Given information:
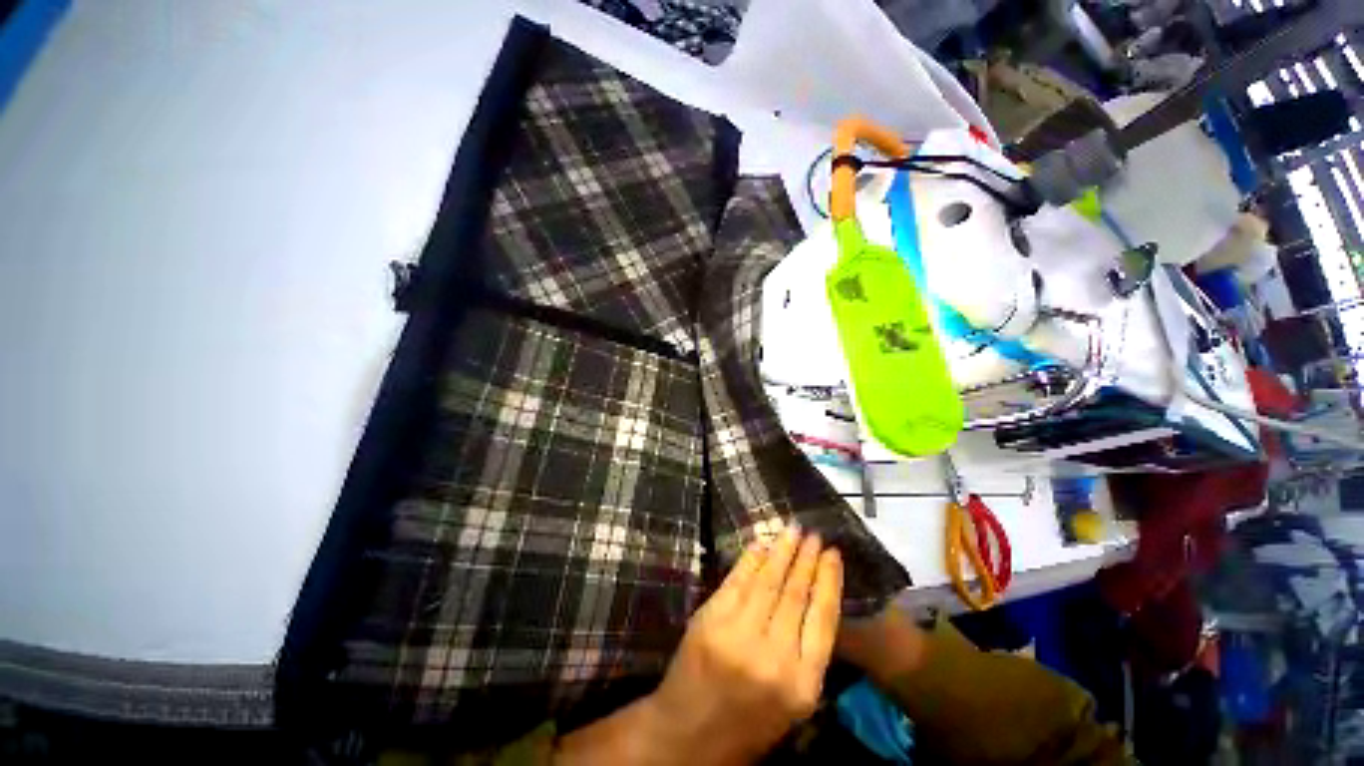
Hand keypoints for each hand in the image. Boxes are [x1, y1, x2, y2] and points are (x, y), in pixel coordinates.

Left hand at [648, 526, 842, 764]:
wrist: (688, 737)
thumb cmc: (747, 725)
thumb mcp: (792, 704)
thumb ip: (807, 656)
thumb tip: (815, 600)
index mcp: (803, 684)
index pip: (823, 619)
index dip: (830, 581)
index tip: (834, 554)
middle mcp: (775, 656)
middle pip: (796, 594)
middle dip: (807, 559)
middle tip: (814, 534)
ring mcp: (739, 633)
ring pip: (768, 581)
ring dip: (782, 551)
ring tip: (793, 529)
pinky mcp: (711, 619)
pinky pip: (737, 581)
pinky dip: (750, 559)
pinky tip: (761, 544)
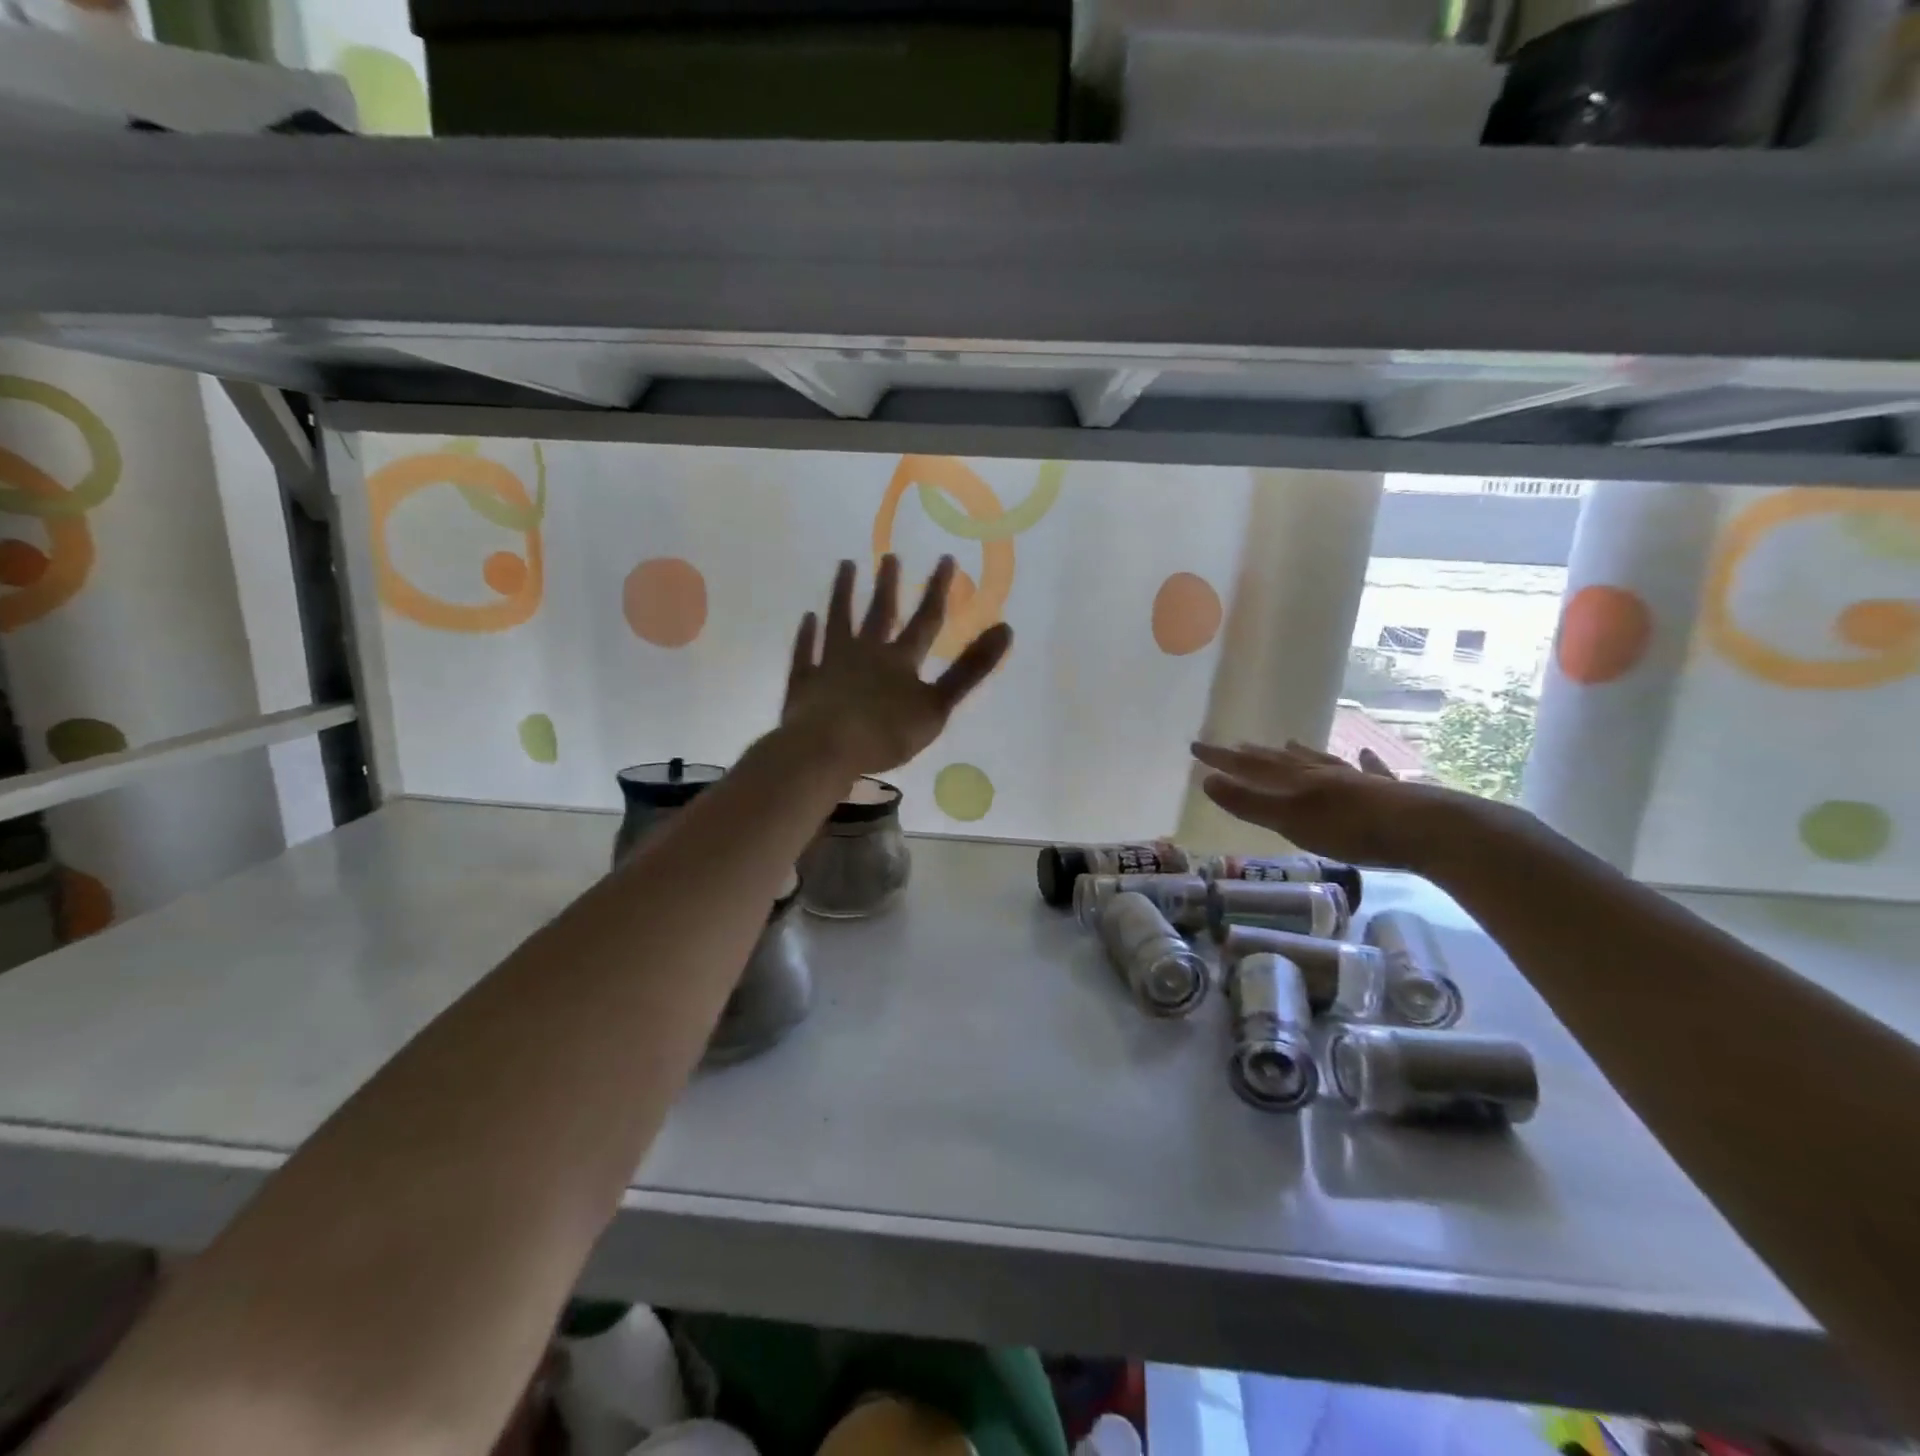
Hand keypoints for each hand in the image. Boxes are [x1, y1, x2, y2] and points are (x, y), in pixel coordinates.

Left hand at [783, 555, 1012, 777]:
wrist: (825, 748)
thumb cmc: (886, 733)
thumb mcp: (937, 705)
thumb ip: (970, 669)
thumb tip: (1006, 629)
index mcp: (900, 660)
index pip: (925, 620)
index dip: (938, 591)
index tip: (946, 558)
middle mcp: (865, 653)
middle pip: (879, 613)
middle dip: (887, 584)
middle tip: (889, 556)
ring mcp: (831, 664)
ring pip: (838, 621)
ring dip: (843, 594)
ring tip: (845, 566)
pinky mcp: (805, 682)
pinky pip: (806, 651)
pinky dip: (807, 635)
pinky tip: (808, 619)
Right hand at [1190, 739, 1504, 872]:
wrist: (1423, 828)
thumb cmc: (1350, 828)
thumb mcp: (1290, 820)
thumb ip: (1249, 803)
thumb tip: (1207, 781)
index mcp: (1295, 781)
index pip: (1248, 766)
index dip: (1221, 758)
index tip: (1196, 746)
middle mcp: (1321, 774)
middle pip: (1281, 760)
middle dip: (1255, 755)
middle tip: (1235, 746)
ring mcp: (1355, 781)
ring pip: (1320, 762)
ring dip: (1300, 753)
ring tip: (1288, 742)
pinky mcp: (1387, 794)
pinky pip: (1369, 772)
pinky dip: (1363, 763)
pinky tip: (1366, 755)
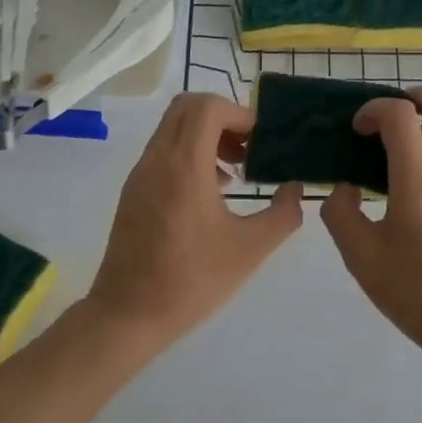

Task requirements: Where the line holding "middle mcp: (865, 653)" appears in the listing above, start reproducing exactly, and end with the line holding "middle mcp: (1321, 774)".

Result of the exercise:
middle mcp: (865, 653)
middle pip: (879, 613)
middle dip: (887, 584)
middle tip: (889, 556)
ring mcp: (831, 664)
ring pip: (838, 621)
ring dip: (843, 594)
ring tip: (845, 566)
pinky mcp: (805, 682)
pinky pip: (806, 651)
pinky dip: (807, 635)
pinky tip: (808, 619)
Right hand at [1190, 739, 1504, 872]:
wrist: (1423, 828)
thumb cmc: (1350, 828)
thumb mcp: (1290, 820)
thumb ip: (1249, 803)
thumb tip: (1207, 781)
index mcp: (1295, 781)
index pip: (1248, 766)
index dip: (1221, 758)
index tip: (1196, 746)
middle mcp: (1321, 774)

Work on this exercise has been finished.